→ What is needed: Write out the records once more, exactly, and keep any image out.

Records for this task below:

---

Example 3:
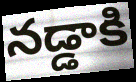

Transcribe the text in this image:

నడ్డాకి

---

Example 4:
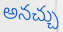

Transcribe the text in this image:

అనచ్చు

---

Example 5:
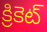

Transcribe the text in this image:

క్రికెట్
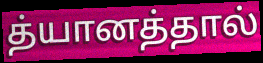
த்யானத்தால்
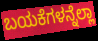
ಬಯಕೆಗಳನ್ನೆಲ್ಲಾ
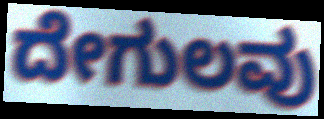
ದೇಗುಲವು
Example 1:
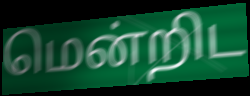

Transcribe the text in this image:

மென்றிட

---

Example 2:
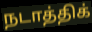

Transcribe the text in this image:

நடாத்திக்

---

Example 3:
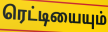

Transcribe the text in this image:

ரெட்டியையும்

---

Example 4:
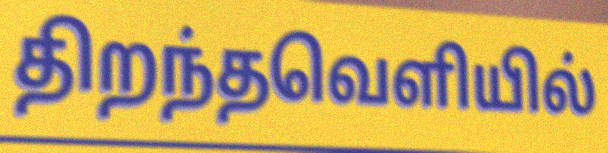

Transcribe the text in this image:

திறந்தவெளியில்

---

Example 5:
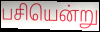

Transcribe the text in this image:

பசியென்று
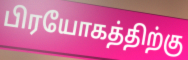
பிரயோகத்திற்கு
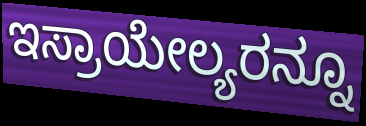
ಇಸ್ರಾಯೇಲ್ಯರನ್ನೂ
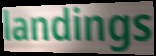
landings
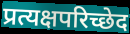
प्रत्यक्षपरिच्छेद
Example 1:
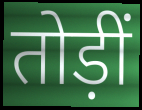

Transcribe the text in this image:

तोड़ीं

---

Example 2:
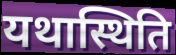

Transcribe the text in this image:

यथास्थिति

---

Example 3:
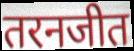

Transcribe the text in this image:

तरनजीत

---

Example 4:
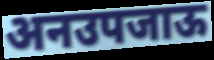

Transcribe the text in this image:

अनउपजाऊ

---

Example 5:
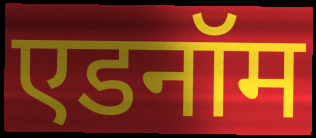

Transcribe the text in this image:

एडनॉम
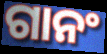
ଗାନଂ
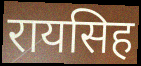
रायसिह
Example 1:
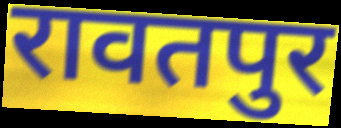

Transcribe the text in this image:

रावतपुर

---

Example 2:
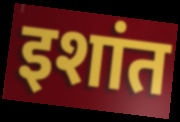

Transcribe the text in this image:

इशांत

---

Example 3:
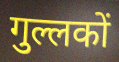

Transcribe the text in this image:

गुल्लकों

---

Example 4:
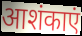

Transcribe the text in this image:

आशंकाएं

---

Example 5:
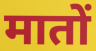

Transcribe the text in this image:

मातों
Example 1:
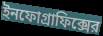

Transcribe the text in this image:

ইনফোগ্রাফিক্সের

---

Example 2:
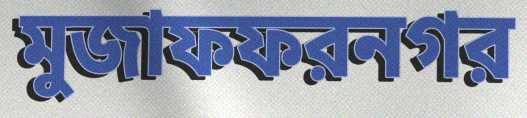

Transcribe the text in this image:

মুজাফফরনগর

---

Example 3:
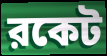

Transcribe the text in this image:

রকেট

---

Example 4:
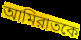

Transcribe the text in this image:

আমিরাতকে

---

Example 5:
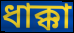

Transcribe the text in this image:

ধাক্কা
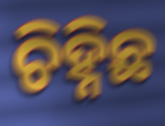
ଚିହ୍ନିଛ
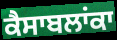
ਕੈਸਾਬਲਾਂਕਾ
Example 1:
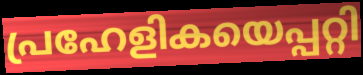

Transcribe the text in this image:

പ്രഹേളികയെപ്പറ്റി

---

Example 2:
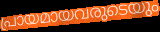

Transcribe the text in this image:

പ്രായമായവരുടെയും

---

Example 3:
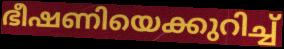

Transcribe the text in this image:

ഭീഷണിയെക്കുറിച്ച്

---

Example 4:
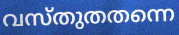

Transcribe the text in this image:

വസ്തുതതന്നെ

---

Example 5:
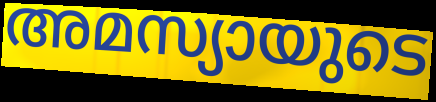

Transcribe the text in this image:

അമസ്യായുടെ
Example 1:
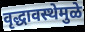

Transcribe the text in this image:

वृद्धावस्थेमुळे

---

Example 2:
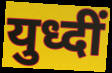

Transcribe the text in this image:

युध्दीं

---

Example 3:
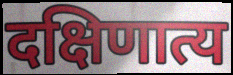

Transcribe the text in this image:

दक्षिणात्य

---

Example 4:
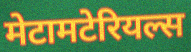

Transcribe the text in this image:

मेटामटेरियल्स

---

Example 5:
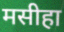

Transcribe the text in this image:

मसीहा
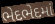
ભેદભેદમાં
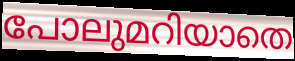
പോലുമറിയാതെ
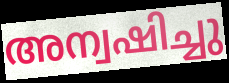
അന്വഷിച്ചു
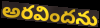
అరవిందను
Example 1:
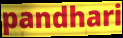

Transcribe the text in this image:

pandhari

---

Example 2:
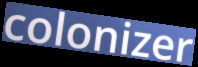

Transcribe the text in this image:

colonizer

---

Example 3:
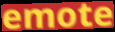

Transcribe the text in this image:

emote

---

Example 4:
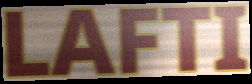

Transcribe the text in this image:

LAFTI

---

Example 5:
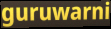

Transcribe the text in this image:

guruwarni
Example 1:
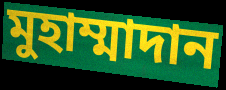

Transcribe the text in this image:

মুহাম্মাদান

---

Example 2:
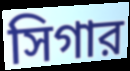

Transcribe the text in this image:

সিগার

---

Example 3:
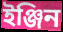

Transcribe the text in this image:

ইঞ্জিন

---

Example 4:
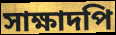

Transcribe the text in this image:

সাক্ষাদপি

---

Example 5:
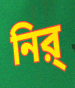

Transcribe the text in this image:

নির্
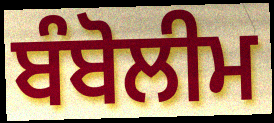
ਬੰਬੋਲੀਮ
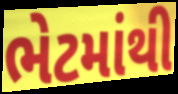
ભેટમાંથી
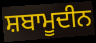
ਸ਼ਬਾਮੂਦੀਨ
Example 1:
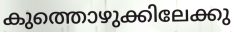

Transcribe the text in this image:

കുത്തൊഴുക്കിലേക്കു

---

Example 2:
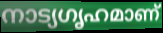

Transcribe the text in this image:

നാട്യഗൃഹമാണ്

End of Records for this task.

→ Expected answer:
---

Example 3:

Transcribe the text in this image:

నడ్డాకి

---

Example 4:

Transcribe the text in this image:

అనచ్చు

---

Example 5:

Transcribe the text in this image:

క్రికెట్
த்யானத்தால்
ಬಯಕೆಗಳನ್ನೆಲ್ಲಾ
ದೇಗುಲವು
Example 1:

Transcribe the text in this image:

மென்றிட

---

Example 2:

Transcribe the text in this image:

நடாத்திக்

---

Example 3:

Transcribe the text in this image:

ரெட்டியையும்

---

Example 4:

Transcribe the text in this image:

திறந்தவெளியில்

---

Example 5:

Transcribe the text in this image:

பசியென்று
பிரயோகத்திற்கு
ಇಸ್ರಾಯೇಲ್ಯರನ್ನೂ
landings
प्रत्यक्षपरिच्छेद
Example 1:

Transcribe the text in this image:

तोड़ीं

---

Example 2:

Transcribe the text in this image:

यथास्थिति

---

Example 3:

Transcribe the text in this image:

तरनजीत

---

Example 4:

Transcribe the text in this image:

अनउपजाऊ

---

Example 5:

Transcribe the text in this image:

एडनॉम
ଗାନଂ
रायसिह
Example 1:

Transcribe the text in this image:

रावतपुर

---

Example 2:

Transcribe the text in this image:

इशांत

---

Example 3:

Transcribe the text in this image:

गुल्लकों

---

Example 4:

Transcribe the text in this image:

आशंकाएं

---

Example 5:

Transcribe the text in this image:

मातों
Example 1:

Transcribe the text in this image:

ইনফোগ্রাফিক্সের

---

Example 2:

Transcribe the text in this image:

মুজাফফরনগর

---

Example 3:

Transcribe the text in this image:

রকেট

---

Example 4:

Transcribe the text in this image:

আমিরাতকে

---

Example 5:

Transcribe the text in this image:

ধাক্কা
ଚିହ୍ନିଛ
ਕੈਸਾਬਲਾਂਕਾ
Example 1:

Transcribe the text in this image:

പ്രഹേളികയെപ്പറ്റി

---

Example 2:

Transcribe the text in this image:

പ്രായമായവരുടെയും

---

Example 3:

Transcribe the text in this image:

ഭീഷണിയെക്കുറിച്ച്

---

Example 4:

Transcribe the text in this image:

വസ്തുതതന്നെ

---

Example 5:

Transcribe the text in this image:

അമസ്യായുടെ
Example 1:

Transcribe the text in this image:

वृद्धावस्थेमुळे

---

Example 2:

Transcribe the text in this image:

युध्दीं

---

Example 3:

Transcribe the text in this image:

दक्षिणात्य

---

Example 4:

Transcribe the text in this image:

मेटामटेरियल्स

---

Example 5:

Transcribe the text in this image:

मसीहा
ભેદભેદમાં
പോലുമറിയാതെ
അന്വഷിച്ചു
అరవిందను
Example 1:

Transcribe the text in this image:

pandhari

---

Example 2:

Transcribe the text in this image:

colonizer

---

Example 3:

Transcribe the text in this image:

emote

---

Example 4:

Transcribe the text in this image:

LAFTI

---

Example 5:

Transcribe the text in this image:

guruwarni
Example 1:

Transcribe the text in this image:

মুহাম্মাদান

---

Example 2:

Transcribe the text in this image:

সিগার

---

Example 3:

Transcribe the text in this image:

ইঞ্জিন

---

Example 4:

Transcribe the text in this image:

সাক্ষাদপি

---

Example 5:

Transcribe the text in this image:

নির্
ਬੰਬੋਲੀਮ
ભેટમાંથી
ਸ਼ਬਾਮੂਦੀਨ
Example 1:

Transcribe the text in this image:

കുത്തൊഴുക്കിലേക്കു

---

Example 2:

Transcribe the text in this image:

നാട്യഗൃഹമാണ്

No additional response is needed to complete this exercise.